▶ _Supplied data_
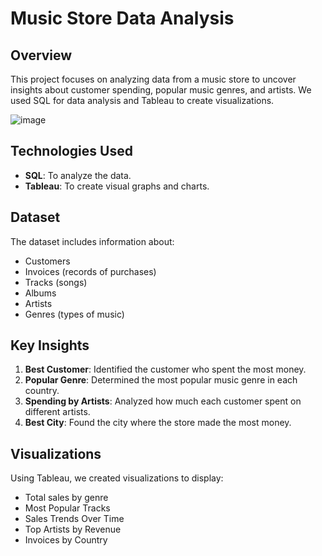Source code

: # Music Store Data Analysis

## Overview
This project focuses on analyzing data from a music store to uncover insights about customer spending, popular music genres, and artists. We used SQL for data analysis and Tableau to create visualizations.

![image](https://github.com/user-attachments/assets/a01c3e91-0c6f-4071-aaf6-5f55629fec09)






## Technologies Used
- **SQL**: To analyze the data.
- **Tableau**: To create visual graphs and charts.


## Dataset
The dataset includes information about:
- Customers
- Invoices (records of purchases)
- Tracks (songs)
- Albums
- Artists
- Genres (types of music)

## Key Insights
1. **Best Customer**: Identified the customer who spent the most money.
2. **Popular Genre**: Determined the most popular music genre in each country.
3. **Spending by Artists**: Analyzed how much each customer spent on different artists.
4. **Best City**: Found the city where the store made the most money.

## Visualizations
Using Tableau, we created visualizations to display:
- Total sales by genre
- Most Popular Tracks
- Sales Trends Over Time
- Top Artists by Revenue
- Invoices by Country

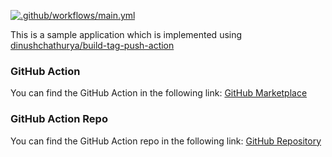 [![.github/workflows/main.yml](https://github.com/dinushchathurya/build-tag-push-action-example/actions/workflows/main.yml/badge.svg)](https://github.com/dinushchathurya/build-tag-push-action-example/actions/workflows/main.yml)

This is a sample application which is implemented using <a href="https://github.com/marketplace/actions/docker-login-build-tag-push-action">dinushchathurya/build-tag-push-action</a>

### GitHub Action

You can find the GitHub Action in the following link: <a href="https://github.com/marketplace/actions/docker-login-build-tag-push-action">GitHub Marketplace</a></a>

### GitHub Action Repo

You can find the GitHub Action repo in the following link: <a href="https://github.com/dinushchathurya/build-tag-push-action">GitHub Repository</a>
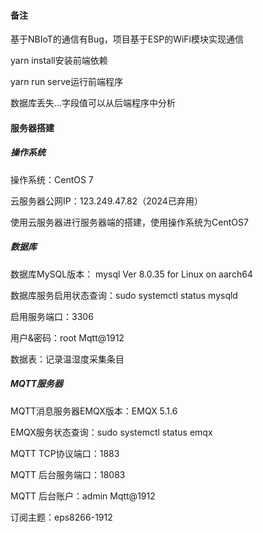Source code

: #### 备注

基于NBIoT的通信有Bug，项目基于ESP的WiFi模块实现通信

yarn install安装前端依赖

yarn run serve运行前端程序

数据库丢失...字段值可以从后端程序中分析



#### 服务器搭建

##### 操作系统

操作系统：CentOS 7

云服务器公网IP：123.249.47.82（2024已弃用）

使用云服务器进行服务器端的搭建，使用操作系统为CentOS7

##### 数据库

数据库MySQL版本： mysql  Ver 8.0.35 for Linux on aarch64

数据库服务启用状态查询：sudo systemctl status mysqld

启用服务端口：3306

用户&密码：root  Mqtt@1912

数据表：记录温湿度采集条目

##### MQTT服务器

MQTT消息服务器EMQX版本：EMQX 5.1.6

EMQX服务状态查询：sudo systemctl status emqx

MQTT TCP协议端口：1883

MQTT 后台服务端口：18083

MQTT 后台账户：admin  Mqtt@1912

订阅主题：eps8266-1912
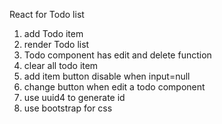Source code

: React for Todo list


1. add Todo item
2. render Todo list
3. Todo component has edit and delete function
4. clear all todo item
5. add item button disable when input=null
6. change button when edit a todo component
7. use uuid4 to generate id
8. use bootstrap for css

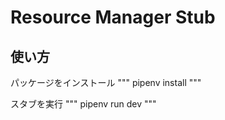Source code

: # Resource Manager Stub

## 使い方

パッケージをインストール
"""
pipenv install
"""

スタブを実行
"""
pipenv run dev
"""
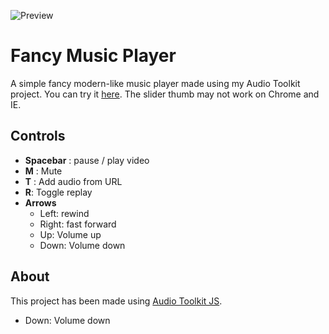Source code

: ![Preview](img/preview.png)
# Fancy Music Player

A simple fancy modern-like music player made using my Audio Toolkit project.
You can try it [here](https://augustofrade.github.io/music-player).
The slider thumb may not work on Chrome and IE.

## Controls
- **Spacebar** : pause / play video
- **M** : Mute
- **T** : Add audio from URL
- **R**: Toggle replay
- **Arrows**
  - Left: rewind
  - Right: fast forward
  - Up: Volume up
  - Down: Volume down

## About
This project has been made using [Audio Toolkit JS](https://github.com/augustofrade/audiotoolkitjs).
  - Down: Volume down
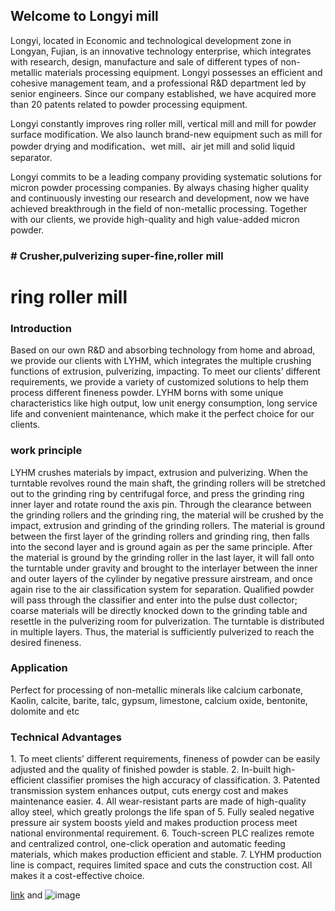 ## Welcome to Longyi mill

<p>Longyi, located in Economic and technological development zone in Longyan, Fujian, is an innovative technology enterprise, which integrates with research, design, manufacture and sale of different types of non-metallic materials processing equipment. Longyi possesses an efficient and cohesive management team, and a professional R&D department led by senior engineers. Since our company established, we have acquired more than 20 patents related to powder processing equipment.</p>

<p>Longyi constantly improves ring
roller mill, vertical mill and mill for powder surface modification. We also
launch brand-new equipment such as mill for powder drying and modification、wet mill、air jet mill and solid liquid
separator.</p>


<p>Longyi commits to be a leading
company providing systematic solutions for micron powder processing companies.
By always chasing higher quality and continuously investing our research and
development, now we have achieved breakthrough in the field of non-metallic processing.
Together with our clients, we provide high-quality and high value-added micron
powder.</p>



### # Crusher,pulverizing super-fine,roller mill

# ring roller mill

### Introduction

<p> Based on our own R&D and absorbing technology from home and abroad, we provide our clients with LYHM, which integrates the multiple crushing functions of extrusion, pulverizing, impacting. To meet our clients’ different requirements, we provide a variety of customized solutions to help them process different fineness powder. LYHM borns with some unique characteristics like high output, low unit energy consumption, long service life and convenient maintenance, which make it the perfect choice for our clients. </p>

### work principle

<p>
    LYHM crushes materials by impact, extrusion and pulverizing. When the turntable revolves round the main shaft, the grinding rollers will be stretched out to the grinding ring by centrifugal force, and press the grinding ring inner layer and rotate round the axis pin. Through the clearance between the grinding rollers and the grinding ring, the material will be crushed by the impact, extrusion and grinding of the grinding rollers. The material is ground between the first layer of the grinding rollers and grinding ring, then falls into the second layer and is ground again as per the same principle. After the material is ground by the grinding roller in the last layer, it will fall onto the turntable under gravity and brought to the interlayer between the inner and outer layers of the cylinder by negative pressure airstream, and once again rise to the air classification system for separation. Qualified powder will pass through the classifier and enter into the pulse dust collector; coarse materials will be directly knocked down to the grinding table and resettle in the pulverizing room for pulverization. The turntable is distributed in multiple layers. Thus, the material is sufficiently pulverized to reach the desired fineness.
</p>

### Application

<p>
Perfect for processing of non-metallic minerals like calcium carbonate, Kaolin, calcite, barite, talc, gypsum, limestone, calcium oxide, bentonite, dolomite and etc
</p>

### Technical Advantages

<p>
1.	To meet clients’ different requirements, fineness of powder can be easily adjusted and the quality of finished powder is stable.  
2.	In-built high-efficient classifier promises the high accuracy of classification.
3.	Patented transmission system enhances output, cuts energy cost and makes maintenance easier.
4.	All wear-resistant parts are made of high-quality alloy steel, which greatly prolongs the life span of 
5.	Fully sealed negative pressure air system boosts yield and makes production process meet national environmental requirement. 
6.	Touch-screen PLC realizes remote and centralized control, one-click operation and automatic feeding materials, which makes production efficient and stable.   
7.	LYHM production line is compact, requires limited space and cuts the construction cost. All makes it a cost-effective choice.
</p>

[link](http://www.lymill.com/public/images/upfile/20201123/16060960152167402.jpg) and ![image](D:\资料\新建文件夹\环辊磨\2.1.jpg)
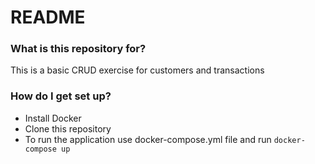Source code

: # README #

### What is this repository for? ###

This is a basic CRUD exercise for customers and transactions

### How do I get set up? ###

* Install Docker
* Clone this repository
* To run the application use docker-compose.yml file and run
    `docker-compose up`


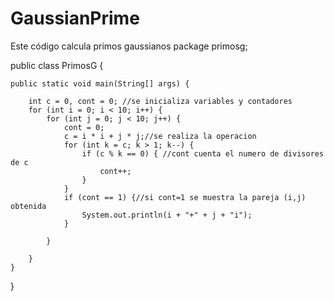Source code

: # GaussianPrime
Este código calcula primos gaussianos
package primosg;

public class PrimosG {

    public static void main(String[] args) {

        int c = 0, cont = 0; //se inicializa variables y contadores
        for (int i = 0; i < 10; i++) {
            for (int j = 0; j < 10; j++) {
                cont = 0;
                c = i * i + j * j;//se realiza la operacion 
                for (int k = c; k > 1; k--) {
                    if (c % k == 0) { //cont cuenta el numero de divisores de c   
                        cont++;
                    }
                }
                if (cont == 1) {//si cont=1 se muestra la pareja (i,j) obtenida
                    System.out.println(i + "+" + j + "i");
                }

            }

        }
    }

}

▶ _Exercise requirements_
All the records need to be printed again exactly as written, though without their pictures.

▶ _Task answer_
Source code

: # Music Store Data Analysis

## Overview
This project focuses on analyzing data from a music store to uncover insights about customer spending, popular music genres, and artists. We used SQL for data analysis and Tableau to create visualizations.

![image](https://github.com/user-attachments/assets/a01c3e91-0c6f-4071-aaf6-5f55629fec09)






## Technologies Used
- **SQL**: To analyze the data.
- **Tableau**: To create visual graphs and charts.


## Dataset
The dataset includes information about:
- Customers
- Invoices (records of purchases)
- Tracks (songs)
- Albums
- Artists
- Genres (types of music)

## Key Insights
1. **Best Customer**: Identified the customer who spent the most money.
2. **Popular Genre**: Determined the most popular music genre in each country.
3. **Spending by Artists**: Analyzed how much each customer spent on different artists.
4. **Best City**: Found the city where the store made the most money.

## Visualizations
Using Tableau, we created visualizations to display:
- Total sales by genre
- Most Popular Tracks
- Sales Trends Over Time
- Top Artists by Revenue
- Invoices by Country

 [![.github/workflows/main.yml](https://github.com/dinushchathurya/build-tag-push-action-example/actions/workflows/main.yml/badge.svg)](https://github.com/dinushchathurya/build-tag-push-action-example/actions/workflows/main.yml)

This is a sample application which is implemented using <a href="https://github.com/marketplace/actions/docker-login-build-tag-push-action">dinushchathurya/build-tag-push-action</a>

### GitHub Action

You can find the GitHub Action in the following link: <a href="https://github.com/marketplace/actions/docker-login-build-tag-push-action">GitHub Marketplace</a></a>

### GitHub Action Repo

You can find the GitHub Action repo in the following link: <a href="https://github.com/dinushchathurya/build-tag-push-action">GitHub Repository</a>
Source code

: #### 备注

基于NBIoT的通信有Bug，项目基于ESP的WiFi模块实现通信

yarn install安装前端依赖

yarn run serve运行前端程序

数据库丢失...字段值可以从后端程序中分析



#### 服务器搭建

##### 操作系统

操作系统：CentOS 7

云服务器公网IP：123.249.47.82（2024已弃用）

使用云服务器进行服务器端的搭建，使用操作系统为CentOS7

##### 数据库

数据库MySQL版本： mysql  Ver 8.0.35 for Linux on aarch64

数据库服务启用状态查询：sudo systemctl status mysqld

启用服务端口：3306

用户&密码：root  Mqtt@1912

数据表：记录温湿度采集条目

##### MQTT服务器

MQTT消息服务器EMQX版本：EMQX 5.1.6

EMQX服务状态查询：sudo systemctl status emqx

MQTT TCP协议端口：1883

MQTT 后台服务端口：18083

MQTT 后台账户：admin  Mqtt@1912

订阅主题：eps8266-1912
Source code

: React for Todo list


1. add Todo item
2. render Todo list
3. Todo component has edit and delete function
4. clear all todo item
5. add item button disable when input=null
6. change button when edit a todo component
7. use uuid4 to generate id
8. use bootstrap for css

Source code

: # Resource Manager Stub

## 使い方

パッケージをインストール
"""
pipenv install
"""

スタブを実行
"""
pipenv run dev
"""
Source code

: ![Preview](img/preview.png)
# Fancy Music Player

A simple fancy modern-like music player made using my Audio Toolkit project.
You can try it [here](https://augustofrade.github.io/music-player).
The slider thumb may not work on Chrome and IE.

## Controls
- **Spacebar** : pause / play video
- **M** : Mute
- **T** : Add audio from URL
- **R**: Toggle replay
- **Arrows**
  - Left: rewind
  - Right: fast forward
  - Up: Volume up
  - Down: Volume down

## About
This project has been made using [Audio Toolkit JS](https://github.com/augustofrade/audiotoolkitjs).
  - Down: Volume down
 ## Welcome to Longyi mill

<p>Longyi, located in Economic and technological development zone in Longyan, Fujian, is an innovative technology enterprise, which integrates with research, design, manufacture and sale of different types of non-metallic materials processing equipment. Longyi possesses an efficient and cohesive management team, and a professional R&D department led by senior engineers. Since our company established, we have acquired more than 20 patents related to powder processing equipment.</p>

<p>Longyi constantly improves ring
roller mill, vertical mill and mill for powder surface modification. We also
launch brand-new equipment such as mill for powder drying and modification、wet mill、air jet mill and solid liquid
separator.</p>


<p>Longyi commits to be a leading
company providing systematic solutions for micron powder processing companies.
By always chasing higher quality and continuously investing our research and
development, now we have achieved breakthrough in the field of non-metallic processing.
Together with our clients, we provide high-quality and high value-added micron
powder.</p>



### # Crusher,pulverizing super-fine,roller mill

# ring roller mill

### Introduction

<p> Based on our own R&D and absorbing technology from home and abroad, we provide our clients with LYHM, which integrates the multiple crushing functions of extrusion, pulverizing, impacting. To meet our clients’ different requirements, we provide a variety of customized solutions to help them process different fineness powder. LYHM borns with some unique characteristics like high output, low unit energy consumption, long service life and convenient maintenance, which make it the perfect choice for our clients. </p>

### work principle

<p>
    LYHM crushes materials by impact, extrusion and pulverizing. When the turntable revolves round the main shaft, the grinding rollers will be stretched out to the grinding ring by centrifugal force, and press the grinding ring inner layer and rotate round the axis pin. Through the clearance between the grinding rollers and the grinding ring, the material will be crushed by the impact, extrusion and grinding of the grinding rollers. The material is ground between the first layer of the grinding rollers and grinding ring, then falls into the second layer and is ground again as per the same principle. After the material is ground by the grinding roller in the last layer, it will fall onto the turntable under gravity and brought to the interlayer between the inner and outer layers of the cylinder by negative pressure airstream, and once again rise to the air classification system for separation. Qualified powder will pass through the classifier and enter into the pulse dust collector; coarse materials will be directly knocked down to the grinding table and resettle in the pulverizing room for pulverization. The turntable is distributed in multiple layers. Thus, the material is sufficiently pulverized to reach the desired fineness.
</p>

### Application

<p>
Perfect for processing of non-metallic minerals like calcium carbonate, Kaolin, calcite, barite, talc, gypsum, limestone, calcium oxide, bentonite, dolomite and etc
</p>

### Technical Advantages

<p>
1.	To meet clients’ different requirements, fineness of powder can be easily adjusted and the quality of finished powder is stable.  
2.	In-built high-efficient classifier promises the high accuracy of classification.
3.	Patented transmission system enhances output, cuts energy cost and makes maintenance easier.
4.	All wear-resistant parts are made of high-quality alloy steel, which greatly prolongs the life span of 
5.	Fully sealed negative pressure air system boosts yield and makes production process meet national environmental requirement. 
6.	Touch-screen PLC realizes remote and centralized control, one-click operation and automatic feeding materials, which makes production efficient and stable.   
7.	LYHM production line is compact, requires limited space and cuts the construction cost. All makes it a cost-effective choice.
</p>

[link](http://www.lymill.com/public/images/upfile/20201123/16060960152167402.jpg) and ![image](D:\资料\新建文件夹\环辊磨\2.1.jpg)
Source code

: # README #

### What is this repository for? ###

This is a basic CRUD exercise for customers and transactions

### How do I get set up? ###

* Install Docker
* Clone this repository
* To run the application use docker-compose.yml file and run
    `docker-compose up`


Source code

: # GaussianPrime
Este código calcula primos gaussianos
package primosg;

public class PrimosG {

    public static void main(String[] args) {

        int c = 0, cont = 0; //se inicializa variables y contadores
        for (int i = 0; i < 10; i++) {
            for (int j = 0; j < 10; j++) {
                cont = 0;
                c = i * i + j * j;//se realiza la operacion 
                for (int k = c; k > 1; k--) {
                    if (c % k == 0) { //cont cuenta el numero de divisores de c   
                        cont++;
                    }
                }
                if (cont == 1) {//si cont=1 se muestra la pareja (i,j) obtenida
                    System.out.println(i + "+" + j + "i");
                }

            }

        }
    }

}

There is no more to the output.